Itraconazole in Allergic Fungal Sinusitis
Itraconazole can be used as adjunctive therapy in allergic fungal sinusitis, but surgery with corticosteroids remains the primary treatment, and the evidence for itraconazole's benefit is weak and inconsistent. 1
Primary Treatment Approach
Surgery (polypectomy and sinus washout) combined with corticosteroids is the cornerstone of AFRS management, not itraconazole. 1 The IDSA guidelines specifically state that oral antifungal therapy using mold-active triazoles should be reserved for refractory infection and/or rapidly relapsing disease, and even then, this approach is only partially effective. 1
Evidence Quality and Limitations
The European Position Paper on Rhinosinusitis (2020) conducted a meta-analysis showing that oral antifungals do not improve symptoms in AFRS and meta-analysis for preventing recurrence was negative. 1 Multiple RCTs demonstrated:
- No difference in symptom scores between itraconazole and control groups 1
- Similar recurrence rates (44% vs 24% in one study, 66.7% vs 75% in another) with no statistical benefit 1
- Only 23-26% of patients had normal mucosa at 6 months regardless of itraconazole use 1
When to Consider Itraconazole
Reserve itraconazole for patients with refractory disease after failed surgery and maximal medical therapy, or those with contraindications to corticosteroids. 1, 2
Dosing Regimens (when indicated):
Standard dosing: 1
- Loading: 200 mg twice daily for 2 days
- Maintenance: 100 mg twice daily for 4-6 weeks minimum
- Pediatric: 5 mg/kg twice daily for 2 days, then 3 mg/kg twice daily
Alternative regimens used in clinical studies: 3, 4
- 100 mg twice daily for 6 months (for recalcitrant disease)

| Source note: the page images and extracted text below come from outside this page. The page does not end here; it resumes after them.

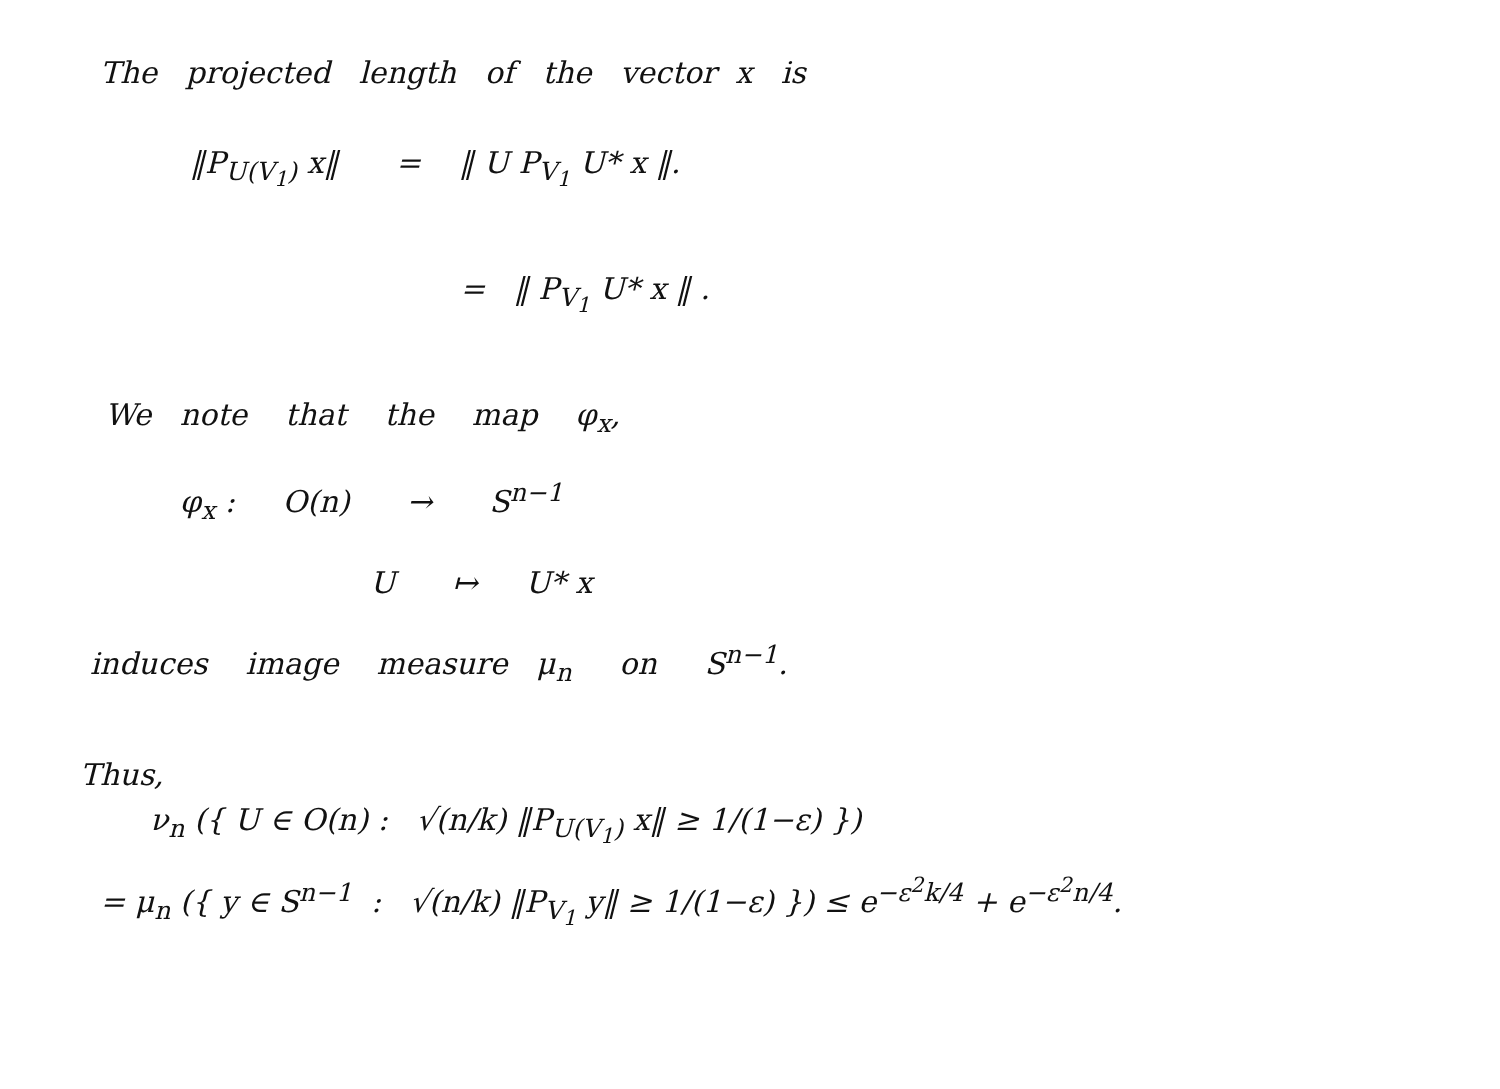The projected length of the vector x is
‖P<sub>U(V<sub>1</sub>)</sub> x‖ = ‖ U P<sub>V<sub>1</sub></sub> U* x ‖.
= ‖ P<sub>V<sub>1</sub></sub> U* x ‖ .
We note that the map φ<sub>x</sub>,
φ<sub>x</sub> : O(n) → S<sup>n−1</sup>
U ↦ U* x
induces image measure μ<sub>n</sub> on S<sup>n−1</sup>.
Thus,
ν<sub>n</sub> ({ U ∈ O(n) : √(n/k) ‖P<sub>U(V<sub>1</sub>)</sub> x‖ ≥ 1/(1−ε) })
= μ<sub>n</sub> ({ y ∈ S<sup>n−1</sup> : √(n/k) ‖P<sub>V<sub>1</sub></sub> y‖ ≥ 1/(1−ε) }) ≤ e<sup>−ε<sup>2</sup>k/4</sup> + e<sup>−ε<sup>2</sup>n/4</sup>.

- 300 mg daily tapered over 3 months (for refractory cases)
Monitoring Parameters
Mandatory liver function testing at baseline and monthly intervals while on therapy. 3, 4 In one series, 3 of 23 patients (13%) had to discontinue due to elevated liver enzymes. 4
No therapeutic drug monitoring is specifically recommended in the AFRS guidelines, unlike in invasive aspergillosis or chronic pulmonary aspergillosis. [1-1]
Treatment Duration
4-6 weeks minimum for adjunctive therapy in AFRS. 1 Some studies used 3-6 months for refractory disease. 3, 4
Contraindications and Drug Interactions
Critical drug interactions exist with nonsedating antihistamines (which AFRS patients commonly take), potentially causing QT prolongation and torsades de pointes. 1 Avoid concurrent use of terfenadine, astemizole, or other QT-prolonging agents.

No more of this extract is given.